Astronauts and the College Mindset List for the Class of 2016


Every year Beloit College publishes a fun list that tries to capture the mindset of that year's incoming freshling class. Beloit just published the list for the college class of 2016. The list usually gets a fair amount of media attention and this year is no exception. The list touches on lots of topics technology, movie and music stars that the students do (and do not) know, television series and politicians. I sometimes call it the "List Designed to Make Everyone Feel Old".
One of the items on the list this year caught my eye.
"72. Astronauts have always spent well over a year in a single space flight."
Really? That caught my attention since most ISS astronauts average about six months or so on a typical mission. There have been a couple of really long duration space flights but those were mostly back in the days of Mir. So of course I had to look up the list of spaceflight records and it turns out only two people spent more than one year on single space flight (and two who JUST missed it). The longest spaceflights are
  1. Valeri Polyakov, January 8th, 1994 to March 22, 1995 (437 days)
  2. Sergei Aydeyev, August 13, 1998 to August 28, 1999 (379 days)
  3. Vladmi Titov and Musa Manarov, December 21, 1987 to December 21, 1988 (officially listted at 364.9 days)
That's it. The entire list of people who have spent a year in space (give or take  day) on a single spaceflight and two of them were well before the class of 2016 was born. Since most of them were born in 1994, that means they were about five when Aydevev landed and ended his year in space. I seriously doubt many members of the class of 2016 remember his landing (and I bet most adults in the United States don't remember it!)
For cumulative time in space, it looks like there are 27 people who have spent at least one year in space spread out over multiple missions, seven of whom are still listed as active astronauts. I don't count these since Beloit's list specifies a single spaceflight.
In this case, I would say that got it exactly backwards. For the class of 2016, they cannot remember the last time a human spent well over a year in a single spaceflight (save for a few of them with eidetic memory!)

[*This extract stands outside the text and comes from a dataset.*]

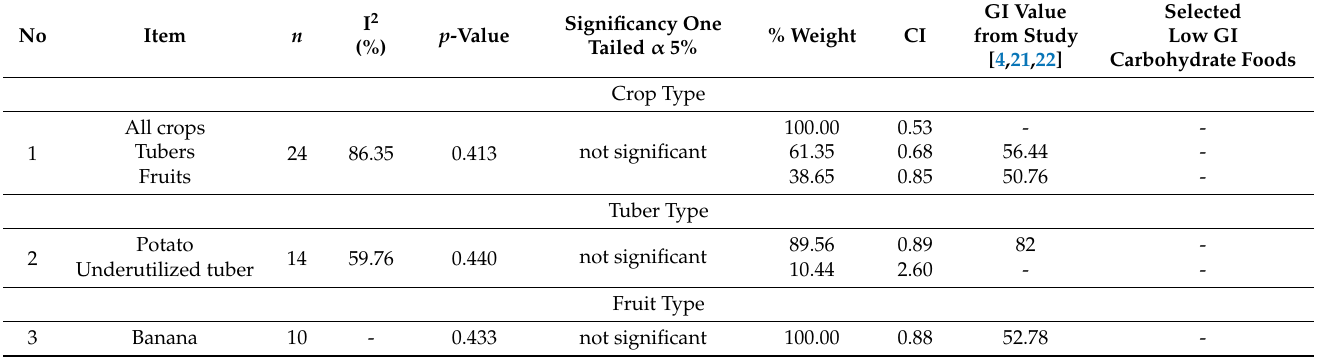
Table 7. Selected low-GI carbohydrate foods using meta-analysis in in vivo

Reprinted with permission from the Half-Astrophysicist Blog.

4 comments:

OrbsCorbs said...

I never remembered the Russian cosmonaut names, but always knew the American ones. And I wouldn't have remembered any of this if you hadn't brought it up.

kkdither said...

That is rather disappointing. How could they get it so wrong? It puts the rest of the data under question. Don't they do any fact checking before publication? Are you bringing this to their attention? I think you should!

hale-bopp said...

kk, never suggest to an obsessive person that they bring something to someone's attention :)

OrbsCorbs said...

I don't know if she still does it, but my sister used to go to the manager of stores with incorrectly spelled signs to point them out.